Conversion is an act of dominion wrongfully asserted over, and inconsistent with, another’s possessory rights in personal property. Williams Management Enter., Inc. v. Buonauro, 489 So.2d 160 (Fla. 5th DCA 1986). A cause of action for conversion lies where it is alleged that a lawyer wrongfully retained in his trust account money belonging to his client. Restiro v. Anderson & Anderson, P.A., 453 So.2d 1167 (Fla. 4th DCA 1984), rev. denied, 461 So.2d 113 (Fla.1985). A conversion action is also available as a remedy where money is wrongfully withdrawn from a bank account. Allen v. Gordon, 429 So.2d 369 (Fla. 1st DCA 1983). In the instant case, Goodwin stated a cause of action by alleging that the attorney wrongfully retained some escrow funds and that he disbursed other escrow funds contrary to the oral escrow agreement. Goodwin also stated a cause of action against Alexa-tos in alleging that some of the allegedly wrongfully disbursed funds were disbursed to Alexatos. The recipient of converted property is liable to the rightful owner in an action for conversion. See Wilson Cypress Co. v. Logan, 120 Fla. 124, 162 So. 489 (1935). Since Goodwin stated a cause of action for conversion and since a question of material fact was in dispute, summary judgment should not have been granted. See Fla.R.Civ.P. 1.510. The summary judgments in favor of Hiers and Alexatos denied Goodwin a trial on the merits of the conversion claims, and we reverse those judgments.
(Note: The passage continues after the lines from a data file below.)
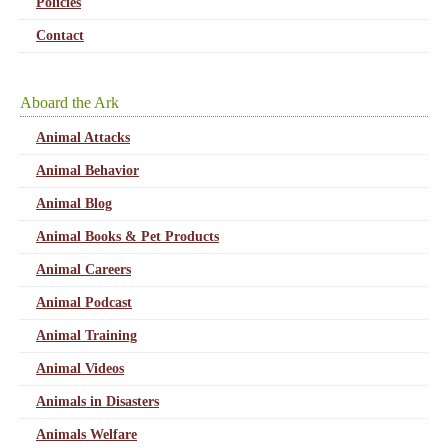
Policies
Contact
Aboard the Ark
Animal Attacks
Animal Behavior
Animal Blog
Animal Books & Pet Products
Animal Careers
Animal Podcast
Animal Training
Animal Videos
Animals in Disasters
Animals Welfare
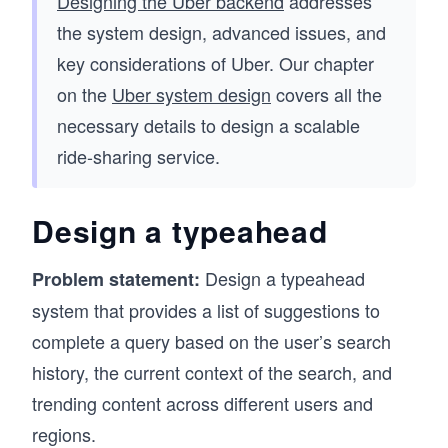
Designing the Uber backend
addresses
the system design, advanced issues, and
key considerations of Uber. Our chapter
on the
Uber system design
covers all the
necessary details to design a scalable
ride-sharing service.
Design a typeahead
Design a typeahead
Problem statement:
system that provides a list of suggestions to
complete a query based on the user’s search
history, the current context of the search, and
trending content across different users and
regions.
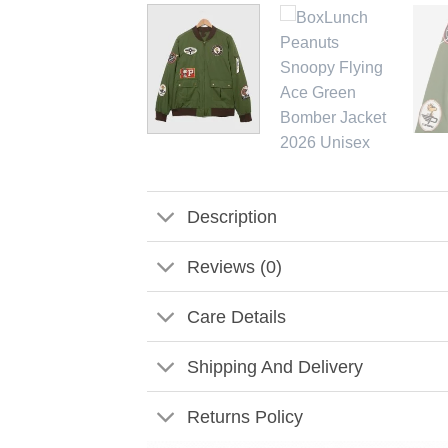
Description
Reviews (0)
Care Details
Shipping And Delivery
Returns Policy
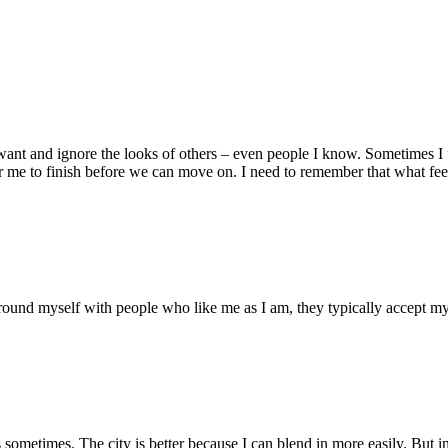
want and ignore the looks of others – even people I know. Sometimes I fe
 me to finish before we can move on. I need to remember that what feels
urround myself with people who like me as I am, they typically accept m
s sometimes. The city is better because I can blend in more easily. But i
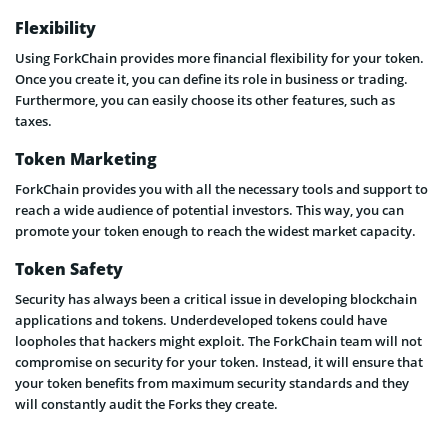
Flexibility
Using ForkChain provides more financial flexibility for your token.
Once you create it, you can define its role in business or trading.
Furthermore, you can easily choose its other features, such as
taxes.
Token Marketing
ForkChain provides you with all the necessary tools and support to
reach a wide audience of potential investors. This way, you can
promote your token enough to reach the widest market capacity.
Token Safety
Security has always been a critical issue in developing blockchain
applications and tokens. Underdeveloped tokens could have
loopholes that hackers might exploit. The ForkChain team will not
compromise on security for your token. Instead, it will ensure that
your token benefits from maximum security standards and they
will constantly audit the Forks they create.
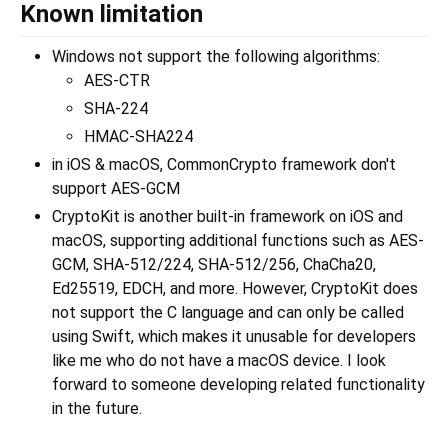
Known limitation
Windows not support the following algorithms:
AES-CTR
SHA-224
HMAC-SHA224
in iOS & macOS, CommonCrypto framework don't
support AES-GCM
CryptoKit is another built-in framework on iOS and
macOS, supporting additional functions such as AES-
GCM, SHA-512/224, SHA-512/256, ChaCha20,
Ed25519, EDCH, and more. However, CryptoKit does
not support the C language and can only be called
using Swift, which makes it unusable for developers
like me who do not have a macOS device. I look
forward to someone developing related functionality
in the future.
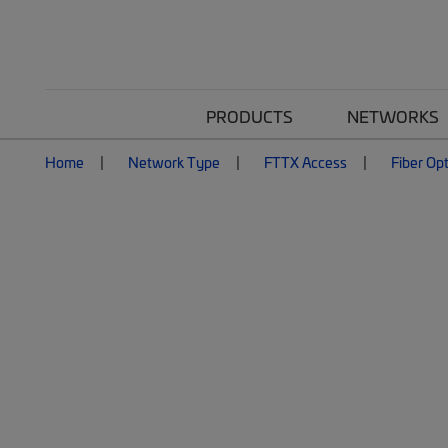
PRODUCTS
NETWORKS
Home
Network Type
FTTX Access
Fiber Opt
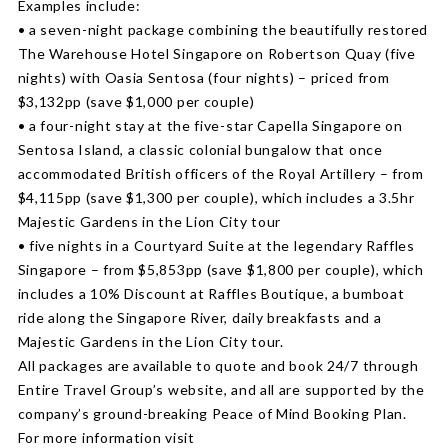
Examples include:
• a seven-night package combining the beautifully restored
The Warehouse Hotel Singapore on Robertson Quay (five
nights) with Oasia Sentosa (four nights) – priced from
$3,132pp (save $1,000 per couple)
• a four-night stay at the five-star Capella Singapore on
Sentosa Island, a classic colonial bungalow that once
accommodated British officers of the Royal Artillery – from
$4,115pp (save $1,300 per couple), which includes a 3.5hr
Majestic Gardens in the Lion City tour
• five nights in a Courtyard Suite at the legendary Raffles
Singapore – from $5,853pp (save $1,800 per couple), which
includes a 10% Discount at Raffles Boutique, a bumboat
ride along the Singapore River, daily breakfasts and a
Majestic Gardens in the Lion City tour.
All packages are available to quote and book 24/7 through
Entire Travel Group’s website, and all are supported by the
company’s ground-breaking Peace of Mind Booking Plan.
For more information visit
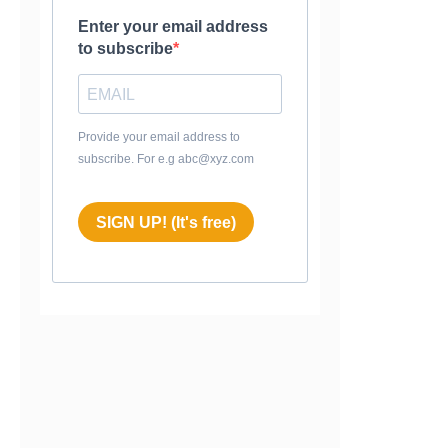
Enter your email address
to subscribe
Provide your email address to
subscribe. For e.g abc@xyz.com
SIGN UP! (It's free)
AFFIRMED in part; VACATED in part; and REMANDED.

COBB and GOSHORN, JJ., concur.

ON MOTION FOR CLARIFICATION

Both Goodwin and Hiers suggest that our opinion needs clarification to guide them in the proceedings upon remand. We find merit in their suggestions only as to the following:

1. Hiers argues that, since Goodwin recovered $5,862.21 on count five for breach of fiduciary duty or escrow agreement, the $9,450 in payments to the bank was not recoverable under that count and that therefore it was not recoverable under count seven for conversion. Hiers also argues that he could not have converted the sum of $28,125.91 sought as damages for checks written by Goodwin directly to the bank for mortgage payments and delivered by Hiers to the payee bank. Thus, he contends, $5,862.21 is the maximum amount recoverable under count seven for *1012conversion, and since Goodwin made that recovery under count five, the trial court’s summary judgment denying recovery for conversion was harmless error. Hiers interprets our remand on the conversion count as suggesting that Goodwin can recover damages in the conversion claim over and above the $5,862.21 damages awarded under the count for breach of escrow duty. We make no suggestion regarding the amount, if any, recoverable under count seven. Upon further proceedings after remand, an award, if any, may be made for less, the same, or more than the $5,862.21 awarded on count five. Our intent was and is to ensure that, if liability is found under the conversion count, a double recovery under the two counts does not occur. We simply have set aside the trial court’s summary judgment and remanded for further proceedings on that count.

2. Hiers also points out that we overlooked the case management order that required the $1,744.83 in Hiers’ trust account to remain there pending the outcome of Alexatos’ counterclaim. It was not brought to our attention in the briefs, and while we do make an effort to remain cognizant of the entire record on appeal, we expect the parties to bring to our attention those matters that they believe are significant. We feel certain that the parties will bring to the attention of the trial court that this sum must be disbursed by subsequent order, at which time the trial court can determine the appropriate recipient and award the proper credit.

The remaining requests for clarification and rehearing are denied.

GOSHORN, C.J., and COBB, J., concur.

. This unique reason was not alleged as a basis for recovery in Goodwin’s third amended complaint, nor was Hiers sued for an alleged breach of contract on this theory.